Primeiro dos Sete Povos das Missões e “Terra dos Presidentes, São Borja possui em torno de 61.671 habitantes, e uma das cidades mais importantes da história política brasileira, por ser terra onde nasceram os ex-presidentes da República, Getúlio Vargas e João Goulart, e está sepultado o ex-governador do Estado do Rio Grande do Sul e do Rio de Janeiro, Leonel Brizola. Fundado em 1682 pelos padres Jesuítas, o município faz fronteira com a cidade de Santo Tomé, na província de Corrientes, Argentina.
São Borja sedia a ponte internacional, ligando Brasil e Argentina, fundamental no escoamento de produtos do Mercosul. A origem do seu nome é uma homenagem ao Padre Francisco de Borja, que foi o terceiro general da ordem dos jesuítas. Por esse motivo, o brasão da cidade ostenta, em campo vermelho (evocativo da terra vermelha das Missões e do sangue guarani) e uma cruz.
A pecuária faz parte da história do município, e, após a tomada do território em 1801, foram distribuídas sesmarias para a instalação de estâncias. A agricultura tem no arroz e na soja, seus principais produtos de exportação, assim com a fruticultura, com ênfase na produção de uvas viníferas.

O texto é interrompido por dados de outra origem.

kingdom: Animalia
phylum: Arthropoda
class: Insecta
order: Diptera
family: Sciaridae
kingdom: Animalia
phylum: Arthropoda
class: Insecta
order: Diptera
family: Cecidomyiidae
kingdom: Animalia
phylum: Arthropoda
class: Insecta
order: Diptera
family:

Além disso, a comunidade educacional de ensino superior está em crescente potencialidade com pesquisas e estudos realizados nos cursos Técnicos em Cozinha, Tecnólogo em Gastronomia e Tecnólogo em Gestão do Turismo do Instituto Federal Farroupilha (IFFar).

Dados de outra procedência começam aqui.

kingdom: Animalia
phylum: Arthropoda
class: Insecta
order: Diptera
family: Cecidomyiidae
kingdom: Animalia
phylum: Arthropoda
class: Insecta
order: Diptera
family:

Em entrevista com a Secretária de Turismo de São Borja, a entrevistada destacou que a gastronomia é uma das maiores vertentes do turismo e que deveria ser investido nas escolas e na propagação de festivais. A entrevistada afirmou que “São Borja possui um local de lazer que é o “Porto”, que poderia ser muito mais explorado, pois já se tem a Piava, peixe do rio Uruguai, o que precisa é transformar o prato como um atrativo gastronômico”. O Cais do Porto que fica ao lado do Rio Uruguai em São Borja, oferece excelentes alternativas de lazer, diversão e esportes. No local a gastronomia é típica e de alta qualidade, oferece diversas opções à la carte, buffet e pratos à base de peixe.
Um exemplo de iniciativas para promover a cultura local, segundo a secretária “são as feiras que acontecem na praça XV de Novembro toda sexta-feira, onde os feirantes vendem artesanato e pratos remetentes a cultura local”. Porém, afirmou que os comerciantes da Feira são muito dependentes da Prefeitura Municipal. O mesmo caso acontece com a Colônia dos Pescadores, “sempre estão esperando mais do setor público, a comunidade também poderia assumir”.
São Borja também participa da Associação dos Municípios das Missões (AMM), que realiza reuniões e discutem alternativas para a região missioneira. Contudo, no entendimento da secretária “precisa-se de mais entrosamento entre os municípios participantes, destaca que São Borja muitas vezes fica fora, devido à distância e por ter comunicação também com a região Pampa”.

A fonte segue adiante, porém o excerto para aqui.